The Paddle writes with approval:
I can’t help it. The Shouts & Murmurs pages of the New Yorker is standing on the pinnacle of sly humor these days. After last issue’s take on crushes (all of which I’ve experienced), and this issue’s review of another aspect of my life, there is no way to make it any better in the next issue. This particular section of the magazine has always been hit-and-miss with me – I’m often into it for just one paragraph before moving on – but they’ve now laid purchase to at least three solid, future months of my reading time. Genius.
Beattie’s Book Blog loves this Harry Bliss cover. How’s your thumb, Harry?
Speaking of cartoonists, I’m extremely glad to report that three cartoonists from The New Yorker are nominated for the National Cartoonists Society’s Reuben Award for Gag Cartoons: Drew Dernavich, Mick Stevens, and P.C. Vey. I might have my preference, but whichever way this one goes, it’s pretty much in the bag for the magazine. Winners will be announced May 26, so place your bets, you crazy gamblers.

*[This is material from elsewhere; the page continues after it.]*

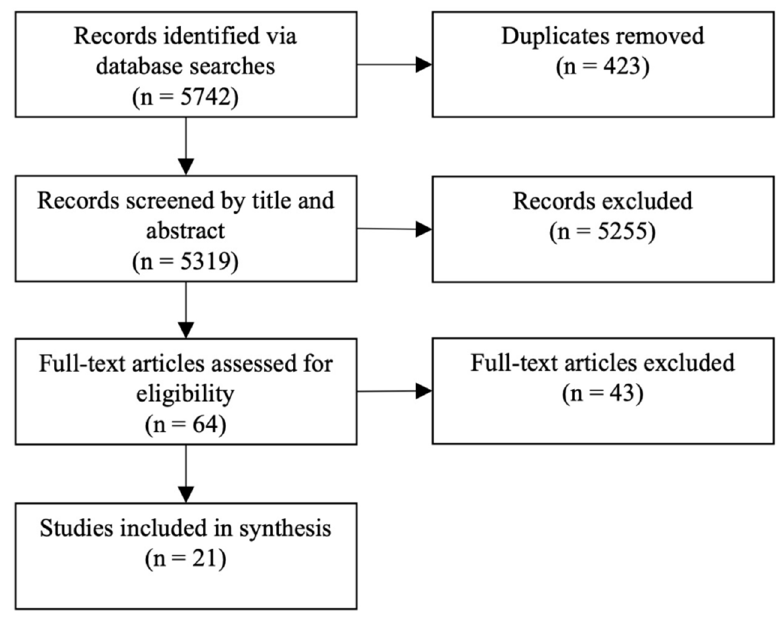
Figure 1. Scoping flow diagram.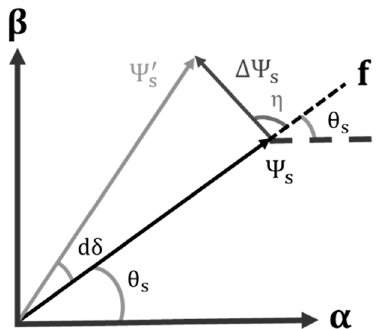
Figure 3. The flux linkage vector in 𝛼 - 𝛽 frame.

Also, I’m pleased that someone has assembled this bunch of video clips from the ’20s, which will help set the mood for the next party with the Dorothy Parker Society, which is coming up on June 4 and will be fizzy fun. Go! Here are the details, direct from Parker Society impresario Kevin Fitzpatrick:
The 40th anniversary of Dorothy Parker’s death is June 7. On June 4 the DPS is having an event to mark the anniversary is true Parker style: with a party at a Communist bookstore. It is Monday, June 4, at Revolution Books, 9 West 19th St, 6:30 to 8:00 p.m. …. There will be talks, readings, and of course, drinking. It is FREE and open to the public. Why a Communist bookstore? Just listen when I read from Mrs. Parker’s FBI file!
So Adam Moss is many things, but the new David Remnick? What does that even mean? New York is like Spy‘s beautifully designed new website along with some Vanity Fair, New York Observer, and various beloved periodicals of New York’s past stirred into a bright smoothie, and it’s loads of fun. I read and use it often, if not faithfully. But would anyone want a DVD of the entire contents of the present-day New York, to cherish, cite, and reread? That’s not what it’s for, and that’s all well and good. But it’s an absurd comparison and I won’t countenance it. Thank you, but the current David Remnick suits us very well.

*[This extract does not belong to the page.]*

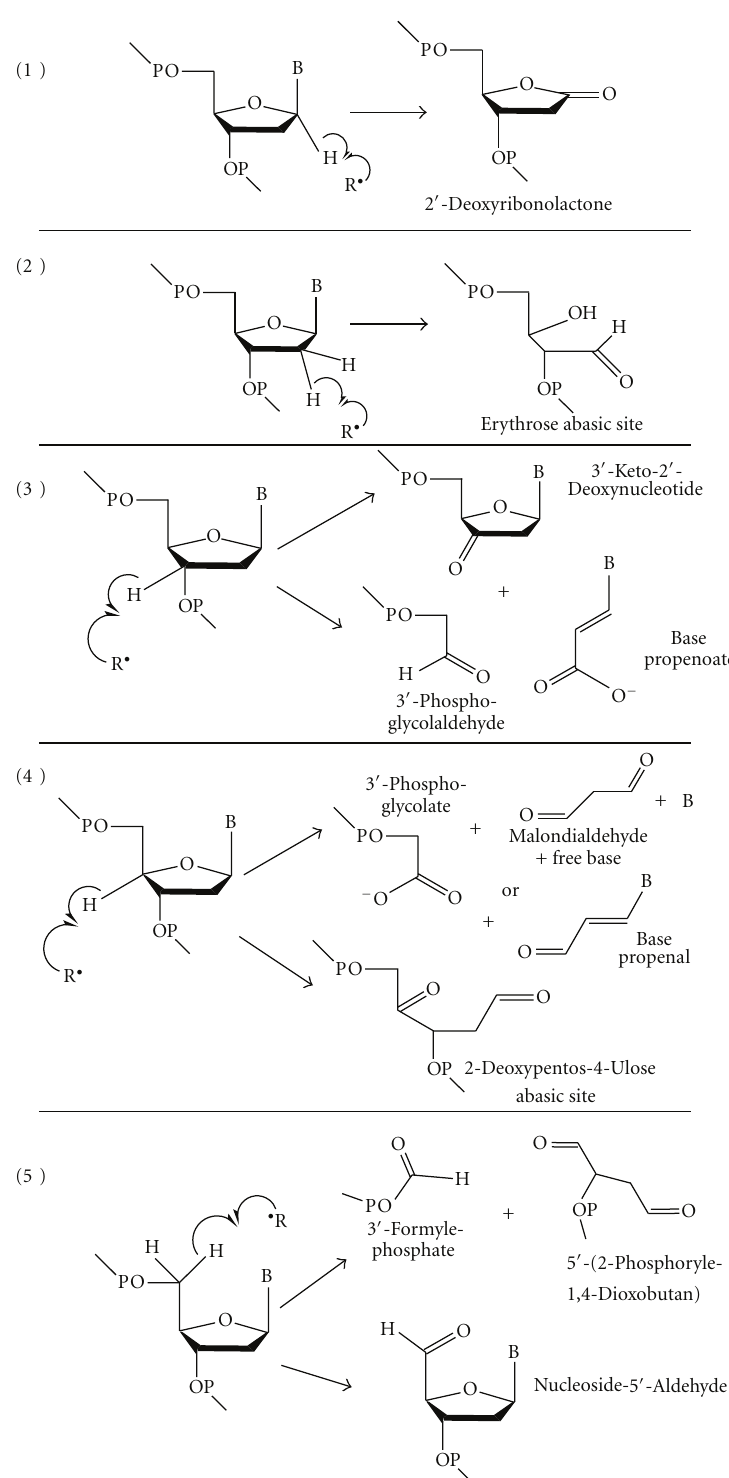
Figure 2: 2-Deoxyribose oxidation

Speaking of much-missed publications, won’t someone please bring back those weekly single-page photocopied listings of movies and poetry readings that you used to be able to buy at newsstands for something like a quarter and pick up at good bookstores, respectively? The web and the barely tolerable Moviefone and Fandango still can’t satisfy the city’s critical need for both. When you’re walking down the street, you don’t want to press buttons through endless menus—you just want to know what’s playing kinda near here pretty soon, or who’s reading this week. Perhaps the newsletters could be digital holograms for the 21st century, hovering at will till you dismiss them and head for your cinematic or poetical fix.